Ahli Geologi dari Bandung Kaji Tanah Jemblong di Gunungkidul
Peristiwa

Ahli Geologi dari Bandung Kaji Tanah Jemblong di Gunungkidul

Wonosari,(gunungkidul.sorot.co)--Banyaknya fenomena alam berupa tanah jemblong yang terjadi usai siklon Cempaka melanda Kabupaten Gunungkidul pada akhir November 2017 lalu mendapat perhatian dari Badan Geologi, Air Tanah dan Tata Lingkungan Bandung, Jawa Barat. Sejumlah ahli datang ke Gunungkidul untuk melakukan penelitian ke sejumlah lokasi, Selasa (13/02/2018).

Seksi Pencegahan dan Kesiapsiagaan BPBD Kabupaten Gunungkidul, Marno mengatakan, kedatangan beberapa ahli dari Bandung tersebut untuk melakukan penelitian terhadap lahan yang tanahnya ambles pasca dilanda hujan deras. Kendati demikian, dari pihak Badan Geologi maupun BPBD Gunungkidul belum bisa mengetahui penyebabnya lantaran harus menunggu hasil penelitian.

Badan Geologi, Air Tanah dan Tata Lingkungan masih akan melakukan pengkajian lebih lanjut untuk mengetahui penyebab dan konstruksi tanah yang ambles itu. Beberapa sampel batuan, tanah yang berada di sekitar lokasi pun juga diambil untuk penelitian lanjutan.

"Di Gunungkidul tanah ambles memang ada di beberapa titik.Untuk pengambilan sampel penelitian dilakukan di Luweng Blimbing, Serpeng, Desa Pacarejo, Kecamatan Semanu dan Pringluwang, Desa Bedoyo, Kecamatan Ponjong," ucap Marno.

Adapun yang dilakukan pada penelitian ke lapangan yakni pengambilan sampel batuan dan tanah, pengukuran lebar dan kedalaman, serta pengamatan lokasi. Kebijakan atau langkah yang akan diambil oleh pemerintah daerah baru akan diambil setelah melihat hasil penelitian. 

Pasca terjadinya bencana yang mengakibatkan tanah di Padukuhan Serpeng ambles, kedalaman terus mengalami penutupan. Hal itu akibat reruntuhan tanah dan material yang masih terus terjadi. Tanah di sekitar lokasi yang labil tentunya sangat membahayakan warga yang melintas atau ingin menonton.
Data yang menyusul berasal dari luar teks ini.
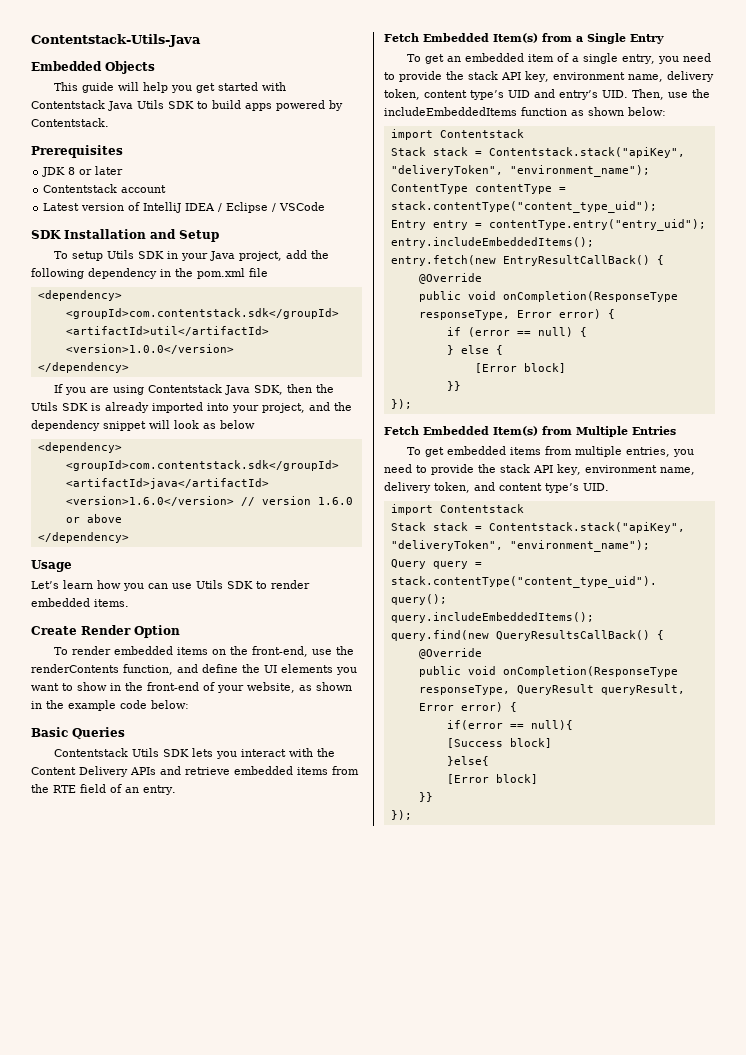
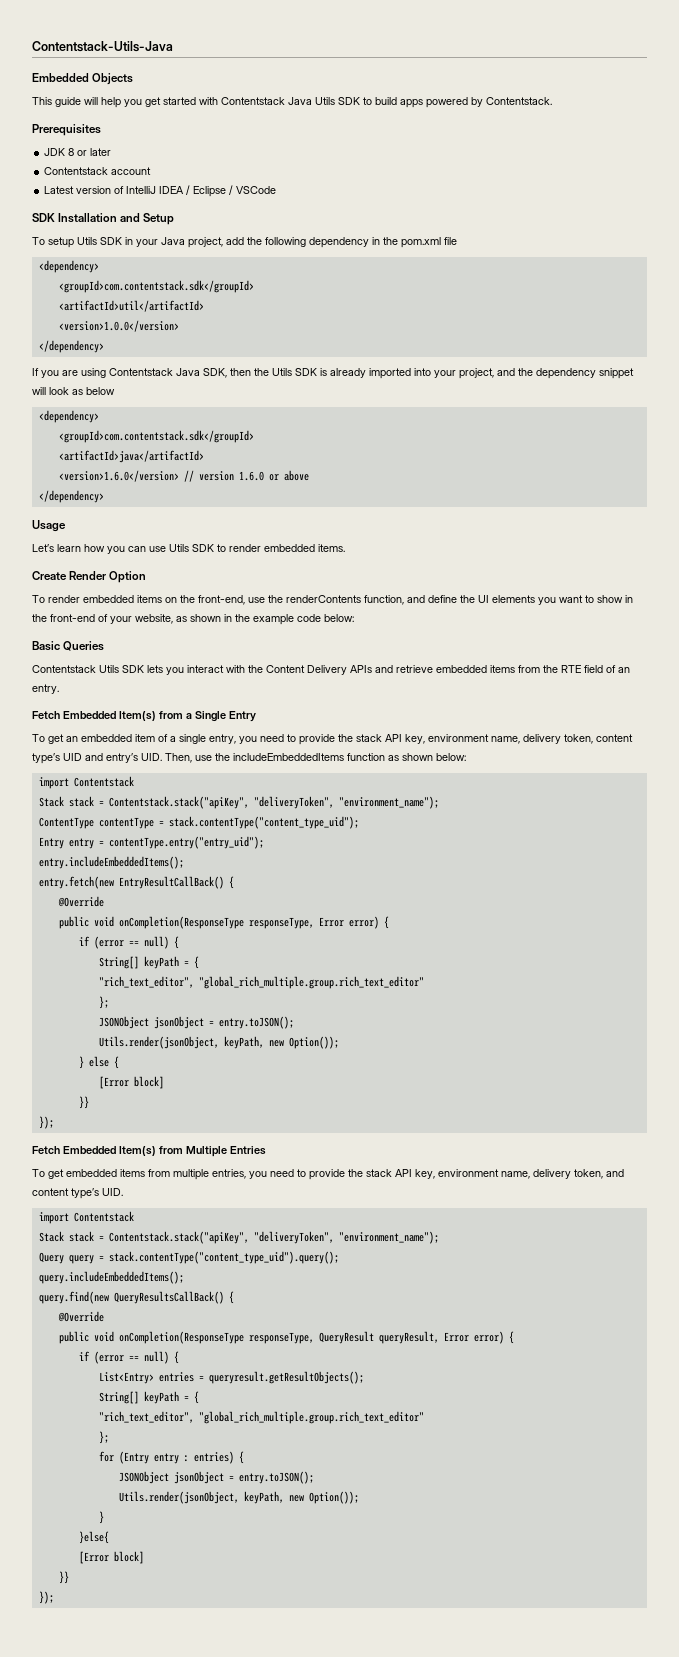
(587, 332) none -> [98,956,199,969] [98,976,424,989] [98,996,109,1009] [98,1016,294,1029] [98,1036,339,1049] // String[] keyPath = { // "rich_text_editor", "global_rich_multiple.group.rich_text_editor" // }; // JSONObject jsonObject = entry.toJSON(); // Utils.render(jsonObject, keyPath, new Option());
[446,720,573,730] [446,738,552,748] if(error == null){ // [Success block] -> [78,1351,179,1364] [98,1371,364,1384] [98,1391,199,1404] [98,1411,424,1424] [98,1431,109,1444] [98,1451,244,1464] [118,1471,314,1484] [118,1491,359,1504] [98,1511,104,1524] if (error == null) { // List<Entry> entries = queryresult.getResultObjects(); // String[] keyPath = { // "rich_text_editor", "global_rich_multiple.group.rich_text_editor" // }; // for (Entry entry : entries) { // JSONObject jsonObject = entry.toJSON(); // Utils.render(jsonObject, keyPath, new Option()); // }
"Lebarnya kurang lebih 100 meter. Sedangkan kedalaman di zona selatan masih mencapai 60 meter, tapi sudah lumayan tertutup reruntuhan material," terang dia.

Guna mengantisipasi hal-hal yang tidak diinginkan, BPBD menghimbau kepada masyarakat untuk lebih waspada dan berhati-hati saat melintas. Meski harus tetap waspada, namun warga diminta untuk tidak resah dan cemas menyikapi fenomena alam tersebut.